A estas horas, los chicarrones idealistas de seguirían dormidos en
las camas que sus madres prepararon la mañana anterior. A escasos
metros, alguien tenía más suerte que yo.
Y esas tonterías justas que farfullan en mi mente… que si por qué
el Rey lo es… que si el párroco no trabaja. Pensaba… que tanto el
señor que dormía en la otra esquina como yo mismo, un día fuimos
bebés… como el Rey, y como el párroco, como los chicarrones de
anoche, y como todos los demás. Entonces… entonces sí teníamos
familia… nos hacían carantoñas, importábamos a alguien… ¿dónde
estará hoy toda esa gente?
Por fin de mañana, me acerqué a ver a mi compañero: era ya muy
mayor –incluso pudo haber sido mi padre, el de verdad–. Tenía una
botella junto a él y su rostro reflejaba una mirada a los
infiernos. Me estremecí ante la posibilidad de sufrir como él
hasta su edad.
Tras eso, busqué una cafetería en la que poder tomar mi ansiado
chocolate con churros. Escudriñé un periódico y encontré una
salida que –aunque algunos habrían tachado de fácil–, me sacó de
la calle, de mi parque, me alejó de mi banco y de todo aquello.

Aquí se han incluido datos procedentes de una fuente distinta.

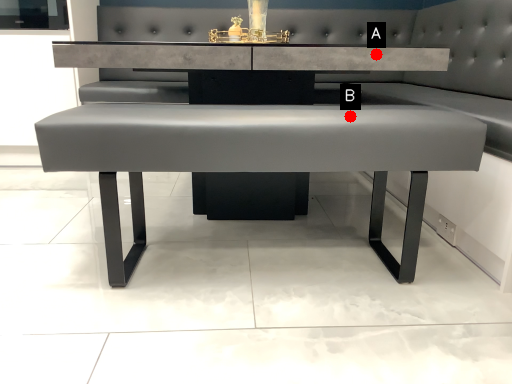
Question: Two points are circled on the image, labeled by A and B beside each circle. Which point is closer to the camera?

Choices:
 (A) A is closer
 (B) B is closer

Answer: (B)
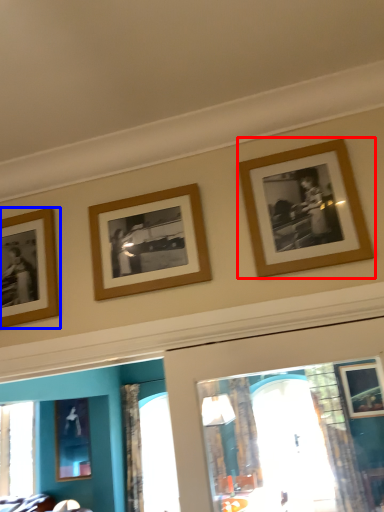
Question: Which object appears closest to the camera in this image, picture frame (highlighted by a red box) or picture frame (highlighted by a blue box)?

Choices:
 (A) picture frame
 (B) picture frame

Answer: (A)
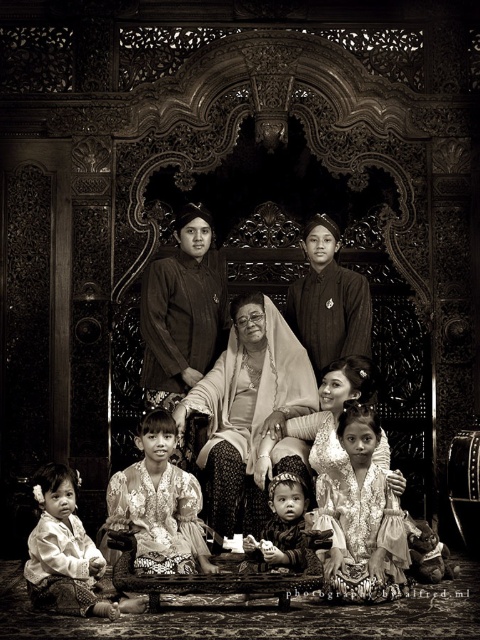
Looking at the black and white photo of the family group, which object is covering the other one? The matte white shawl at center or the silky white dress at center?

The matte white shawl at center is positioned over the silky white dress at center.

You are standing at the entrance of the room and see the matte white shawl at center and the silky white dress at center. Which object is closer to you?

The matte white shawl at center and the silky white dress at center are both at the center, so they are equally distant from you.

You are a photographer who wants to ensure that the matte white shawl at center and the silk fabric children at center are both visible in the final photo. Given their sizes, which object should you focus on to ensure both are captured clearly?

Answer: The matte white shawl at center is smaller than the silk fabric children at center. To ensure both are visible, focus on the silk fabric children at center since it is larger and will remain in focus while the smaller shawl can be framed around it.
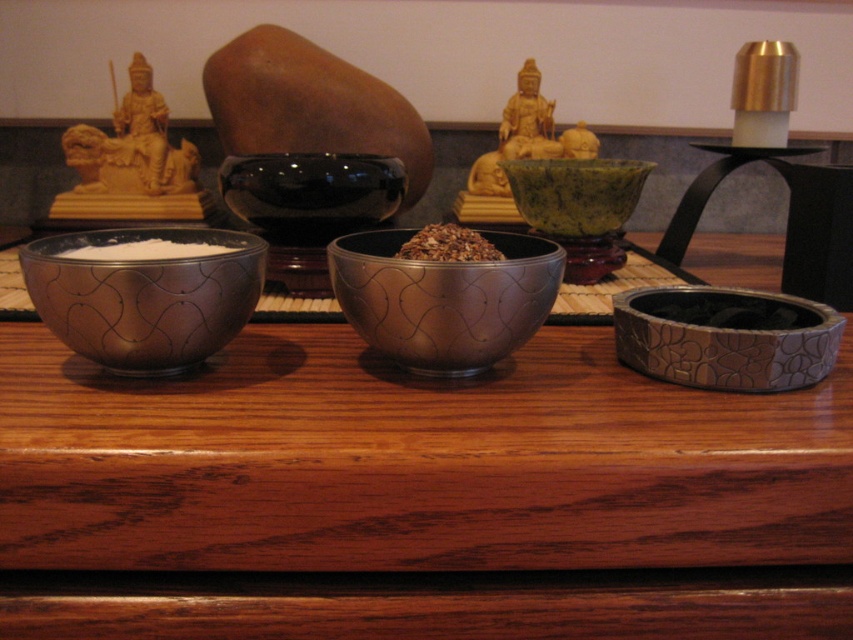
Does glossy ceramic bowl at center appear on the left side of brown textured rice at center?

Yes, glossy ceramic bowl at center is to the left of brown textured rice at center.

The width and height of the screenshot is (853, 640). What do you see at coordinates (309, 205) in the screenshot? I see `glossy ceramic bowl at center` at bounding box center [309, 205].

Between point (258, 218) and point (479, 237), which one is positioned behind?

Positioned behind is point (258, 218).

Locate an element on the screen. The image size is (853, 640). glossy ceramic bowl at center is located at coordinates (309, 205).

In the scene shown: Does metallic silver bowl at center have a lesser width compared to green marble bowl at center?

Correct, metallic silver bowl at center's width is less than green marble bowl at center's.

In order to click on metallic silver bowl at center in this screenshot , I will do `click(444, 298)`.

Where is `metallic silver bowl at center`? Image resolution: width=853 pixels, height=640 pixels. metallic silver bowl at center is located at coordinates (444, 298).

Is metallic silver bowl at center wider than white powder at left?

Yes, metallic silver bowl at center is wider than white powder at left.

Between point (489, 336) and point (183, 250), which one is positioned in front?

Point (489, 336) is in front.

Is point (537, 301) positioned behind point (125, 257)?

No, (537, 301) is closer to viewer.

Identify the location of metallic silver bowl at center. This screenshot has width=853, height=640. (444, 298).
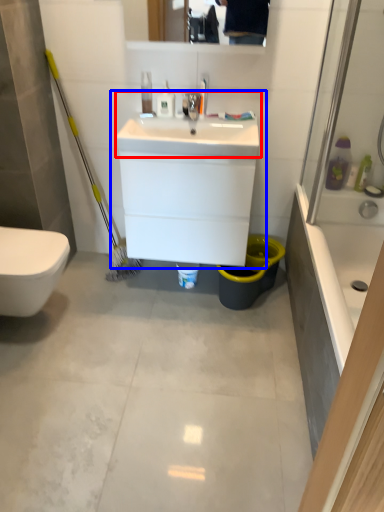
Question: Among these objects, which one is farthest to the camera, sink (highlighted by a red box) or sink (highlighted by a blue box)?

Choices:
 (A) sink
 (B) sink

Answer: (B)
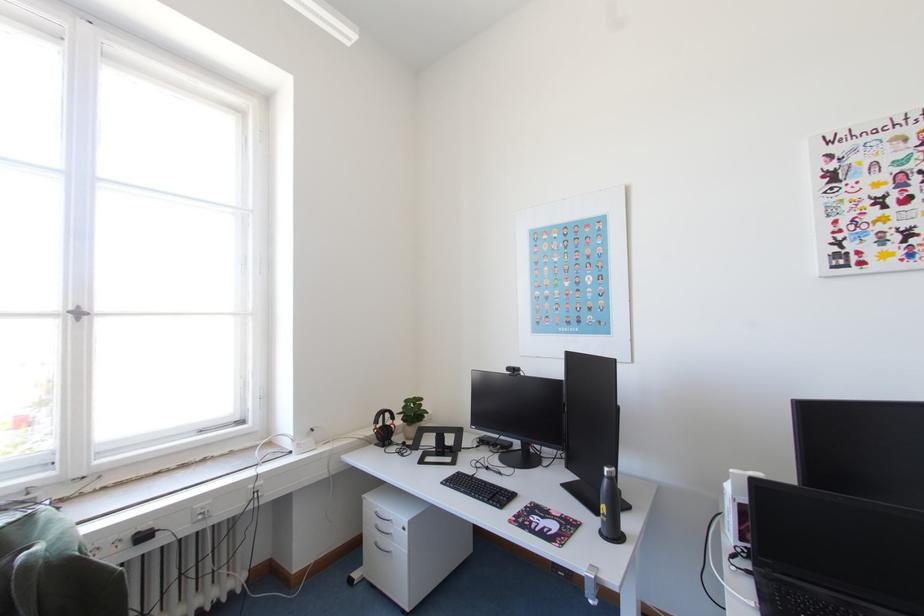
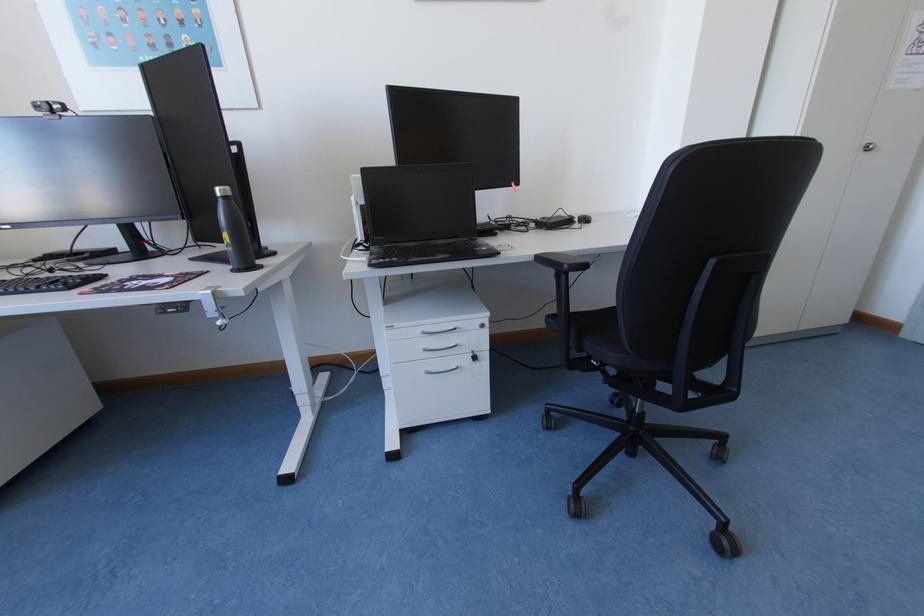
How did the camera likely rotate?

The rotation direction of the camera is right-down.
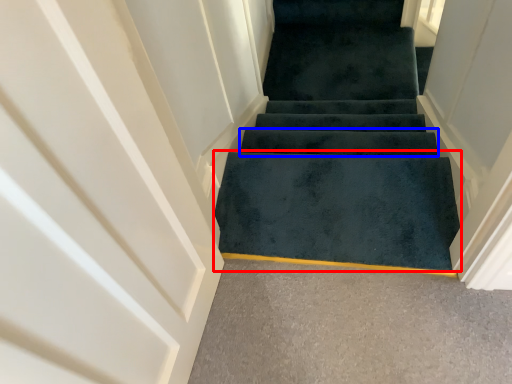
Question: Among these objects, which one is farthest to the camera, doormat (highlighted by a red box) or stair (highlighted by a blue box)?

Choices:
 (A) doormat
 (B) stair

Answer: (B)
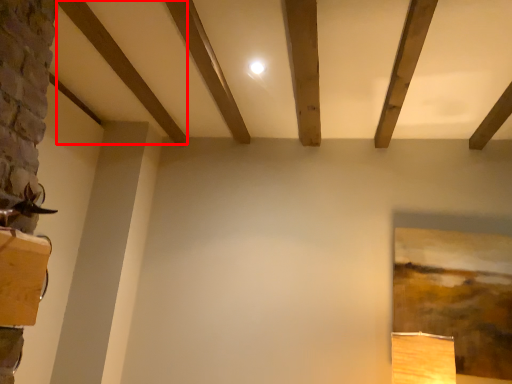
Question: From the image's perspective, where is plank (annotated by the red box) located relative to plank?

Choices:
 (A) above
 (B) below

Answer: (A)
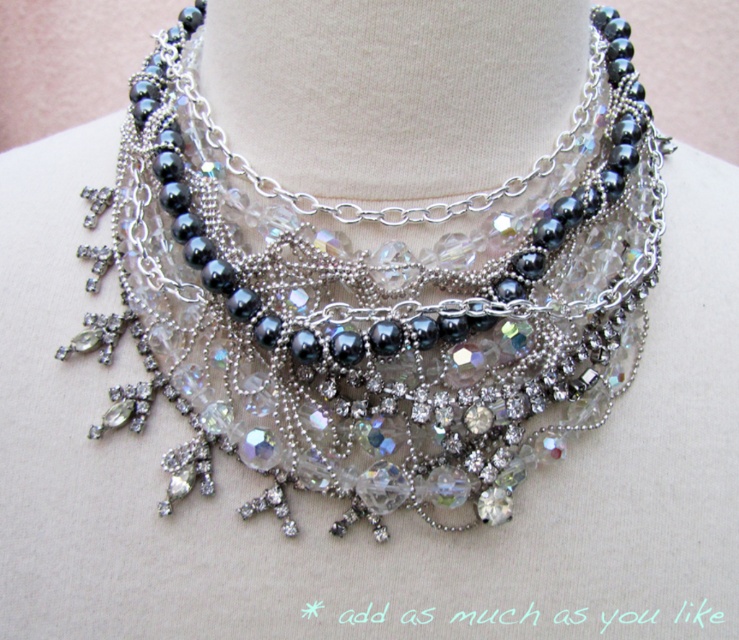
Question: Which object is closer to the camera taking this photo?

Choices:
 (A) clear crystal necklace at center
 (B) swarovski crystal necklace at center

Answer: (A)

Question: Is swarovski crystal necklace at center bigger than clear crystal necklace at center?

Choices:
 (A) no
 (B) yes

Answer: (B)

Question: Among these points, which one is nearest to the camera?

Choices:
 (A) (521, 70)
 (B) (422, 355)

Answer: (B)

Question: Is swarovski crystal necklace at center wider than clear crystal necklace at center?

Choices:
 (A) yes
 (B) no

Answer: (A)

Question: Among these points, which one is farthest from the camera?

Choices:
 (A) (406, 51)
 (B) (653, 138)

Answer: (B)

Question: Where is swarovski crystal necklace at center located in relation to clear crystal necklace at center in the image?

Choices:
 (A) right
 (B) left

Answer: (B)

Han pasado casi nueve años y jamás he vuelto por allí. Un día he
de hacerlo y ver qué ha sido de mi banco, de esos chavales, del
Stella Maris, la bocana, el parque, las dársenas y todo lo demás.
Quién sabe si anoche, alguien durmió en mi banco; encogido,
atento, asustado, con el alma destrozada y sin apenas fuerza para
derramar lágrimas que nadie habrá visto caer.